On the other hand, there is this troubling rise of conspiracy theories, that although critical of humanity’s current state, tend to offer analysis that undermines action and promotes cynicism instead. In the worldview of conspiracists, our societies have progressed so much that bureaucratization and technocracy have become all too powerful for people to initiate any genuine change. According to them, every event is part of a grand plan that is orchestrated by untouchable-like secret societies. Such worldviews more often than not lead to retreat from public affairs and search for “deeper” esoteric meanings, in which to search shelter from the ills of the system, or in backing authoritarian leaders. This is when, to use Bookchin’s words, the rational is replaced by the intuitional, and palpable social opponents are replaced by their shadows, to be exorcised by rituals, incantations, and magical gymnastics [15].

********

> WHAT IS BEING ASKED: Retype the passage about conspiracy theories above in full, word for word.

********

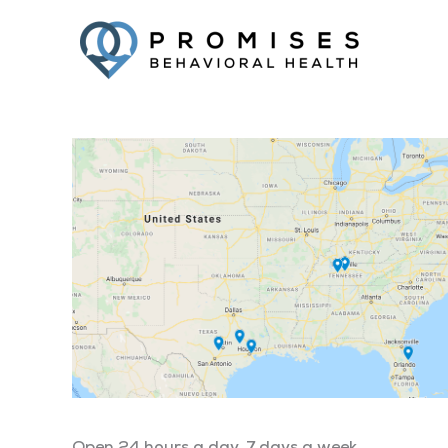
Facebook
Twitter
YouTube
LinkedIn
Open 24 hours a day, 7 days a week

********

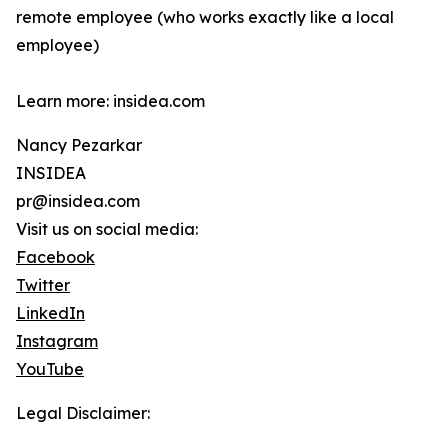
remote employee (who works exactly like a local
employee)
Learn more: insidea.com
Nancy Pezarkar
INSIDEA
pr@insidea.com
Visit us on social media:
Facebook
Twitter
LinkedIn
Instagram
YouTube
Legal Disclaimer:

********

> SOLUTION:
On the other hand, there is this troubling rise of conspiracy theories, that although critical of humanity’s current state, tend to offer analysis that undermines action and promotes cynicism instead. In the worldview of conspiracists, our societies have progressed so much that bureaucratization and technocracy have become all too powerful for people to initiate any genuine change. According to them, every event is part of a grand plan that is orchestrated by untouchable-like secret societies. Such worldviews more often than not lead to retreat from public affairs and search for “deeper” esoteric meanings, in which to search shelter from the ills of the system, or in backing authoritarian leaders. This is when, to use Bookchin’s words, the rational is replaced by the intuitional, and palpable social opponents are replaced by their shadows, to be exorcised by rituals, incantations, and magical gymnastics [15].